Furthermore, computer programs will often use the exact same libraries. Not because one program evolved from another, but because someone designed a bit of code that performed a specific function useful in many different applications, so the code snippet gets put in a library for other programmers to use. Entire modules can be created in the same way, and various different programs assembled from these modules. If someone was not aware that the programs were designed that way, it would be quite facile for someone to imagine the programs came about by descent with modification instead of being tailor made from bits of previously designed code. The evidence would seem compelling, but only because one starts off with the assumption that intelligence is not involved.

Coyne also has the following endnote that damages his matchbook analogy:

Unlike matchbooks, human languages do fall into a nested hierarchy, with some (like English and German) resembling each other far more than they do others (e.g., Chinese). You can, in fact, construct an evolutionary tree of languages based on the similarity of words and grammar. The reason languages can be so arranged is because they underwent their own form of evolution, changing gradually through time and diverging as people moved to new regions and lost contact with one another. Like species, languages have speciation and common ancestry. It was Darwin who first noticed this analogy (endnote 2, p. 235).

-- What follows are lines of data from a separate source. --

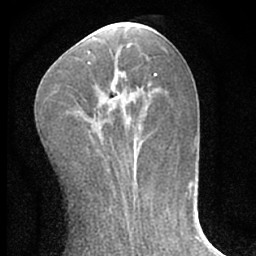
Breast MRI (dynamic contrast-enhanced), one axial slice; position 26 of 66 along the scan axis; cropped to one breast; dynamic contrast-enhanced series, time point 2 of 7 at this slice position (early post-contrast); 1.5 T; TE 3.1 ms, TR 6.3 ms; 2.4 mm slice thickness; 256 × 256 image matrix, field of view 135 × 135 mm. Female patient.
Outlined on this slice (semi-automatically segmented with operator editing):
- enhancing-tissue mask used for the functional tumour volume (all voxels passing the contrast-enhancement thresholds inside the analysis volume; usually the tumour): bounding box (x1, y1, x2, y2) in pixels: (88, 62, 139, 163)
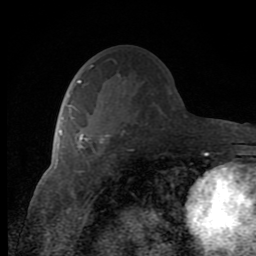
Breast MRI (dynamic contrast-enhanced), one axial slice; position 46 of 80 along the scan axis; cropped to one breast; dynamic contrast-enhanced series, time point 2 of 8 at this slice position (early post-contrast); 1.5 T; TE 2.7 ms, TR 6.8 ms; 256 × 256 image matrix, field of view 145 × 145 mm. Female patient.
Structures marked on this image (semi-automatically segmented with operator editing):
- enhancing-tissue mask used for the functional tumour volume (all voxels passing the contrast-enhancement thresholds inside the analysis volume; usually the tumour): bounding box [x1, y1, x2, y2] px = [68, 94, 108, 148]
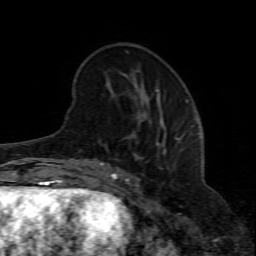
Breast MRI (dynamic contrast-enhanced), one axial slice. Slice 23 of 80 in the series (ordered by position). Cropped to one breast. Dynamic contrast-enhanced series, time point 2 of 8 at this slice position (early post-contrast). 1.5 T. TE 4.3 ms, TR 8.8 ms. 2 mm slice thickness. 256 × 256 image matrix, field of view 160 × 160 mm. Female patient.
Annotated regions visible in this slice (semi-automatically segmented with operator editing):
- enhancing-tissue mask used for the functional tumour volume (all voxels passing the contrast-enhancement thresholds inside the analysis volume; usually the tumour): bounding box <100,137,164,207> (left, top, right, bottom; pixels)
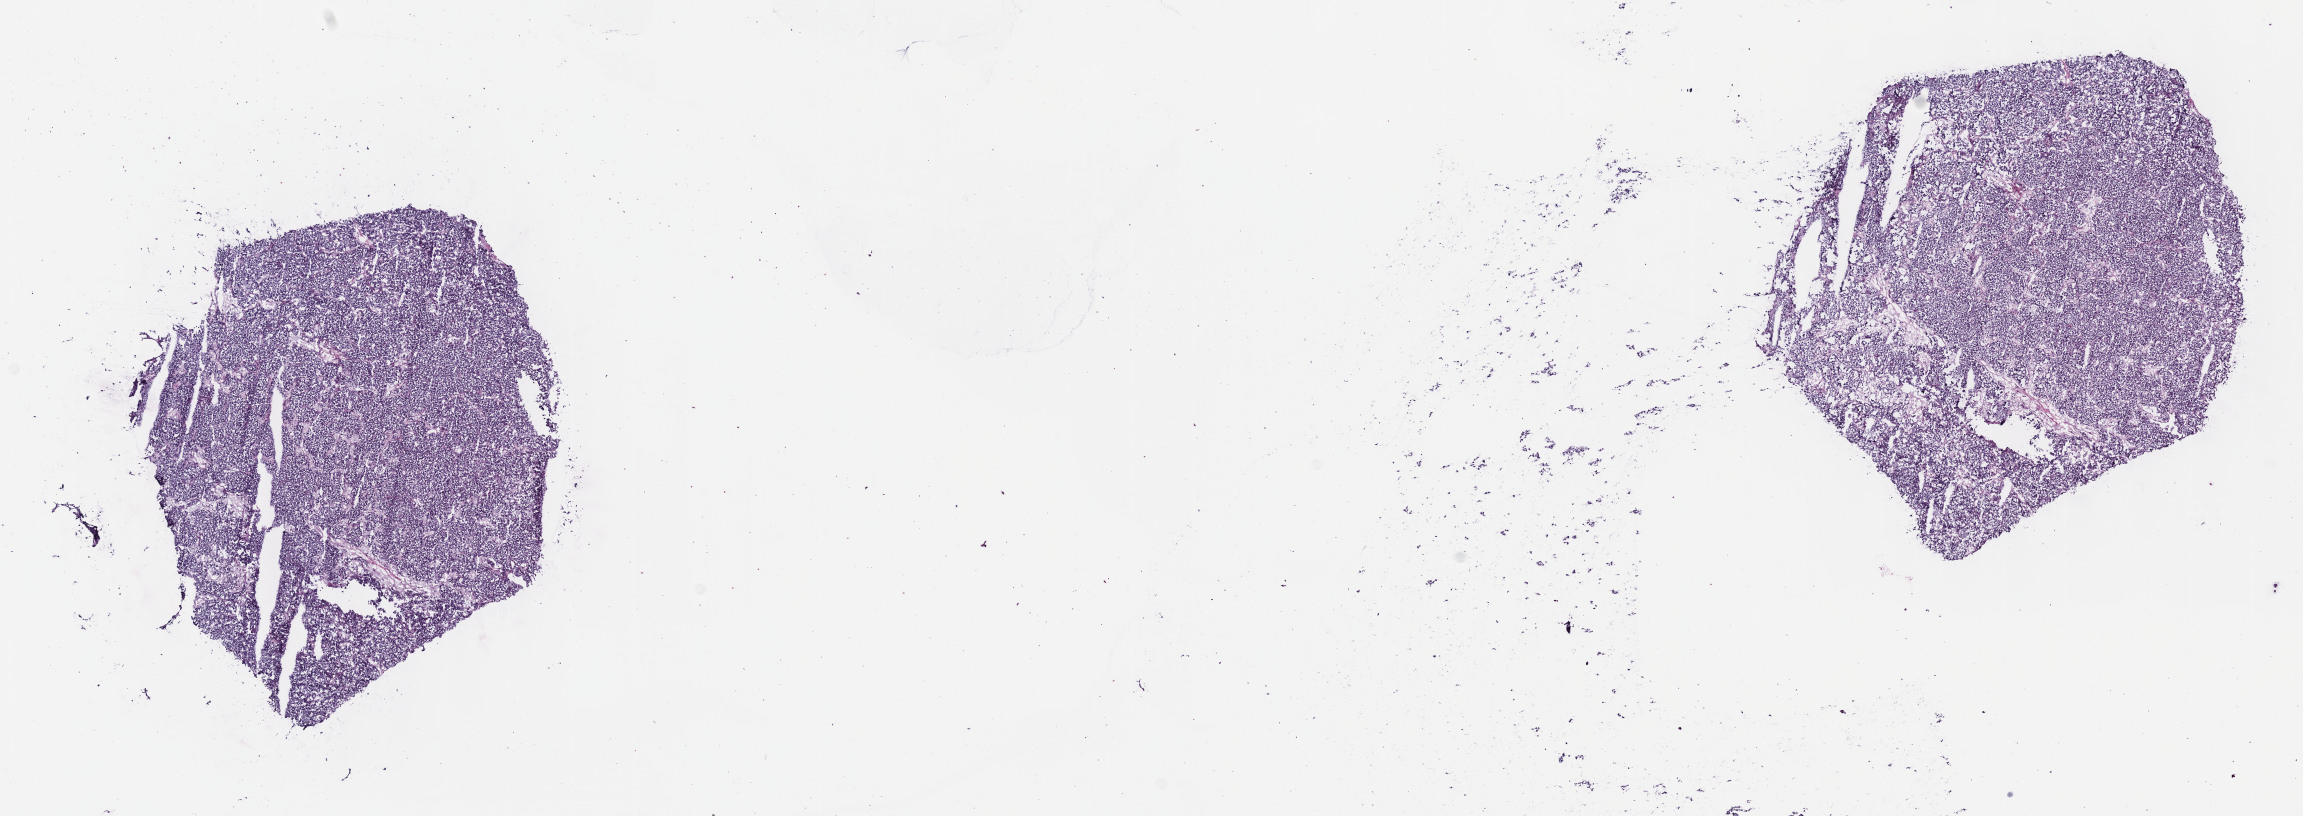
H&E-stained whole-slide image — whole scanned area (about 18.6 x 6.6 mm) shown as a low-resolution overview; frozen section from the top of the tissue portion; adrenal gland, primary tumour sample. Male, age 66 years at initial diagnosis. Composition of this section per pathologist review: tumour cells 80%, tumour nuclei 80%, normal cells 0%, stromal cells 10%, necrosis 10%. Inflammatory infiltration, as recorded: lymphocyte infiltration 40%, monocyte infiltration 20%, neutrophil infiltration 20%.
Pathologic diagnosis: Pheochromocytoma, malignant. Lymph nodes positive (case pathology): 0 of 4 examined.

That’s right, after telling us that the nested arrangement proves that species were not created, Coyne shows a nested hierarchy of language. Yes, language. One of the indicators of intelligence. Talk about evolved irony!

Even if we agree with Coyne that language shows a “form of evolution” that form of evolution is most certainly NOT Darwinist. There are no random mutations followed by survival of the fittest; there is instead intelligent agents tinkering with their language. To the extent that language is an analogy of evolution, it is an analogy of theistic evolution, not Darwinism.

Thus far, Coyne’s arguments are far from persuasive. Indeed, Coyne seems to operate from a very simplistic viewpoint. He seems to believe that anything that indicates evolution must be proof of Darwinism, when in fact Darwinism is not the only theory of evolution (indeed, no one believes in Darwin’s Darwinism these days). Furthermore, Coyne seems to think that anything that looks like evolution cannot be equally explained by intelligent design either. Both of these flaws render his arguments considerably less than sound.

Perhaps he will improve as I get further in the book. But given past experience reading all the other “definitive” books on Darwinism, I won’t be holding my breath.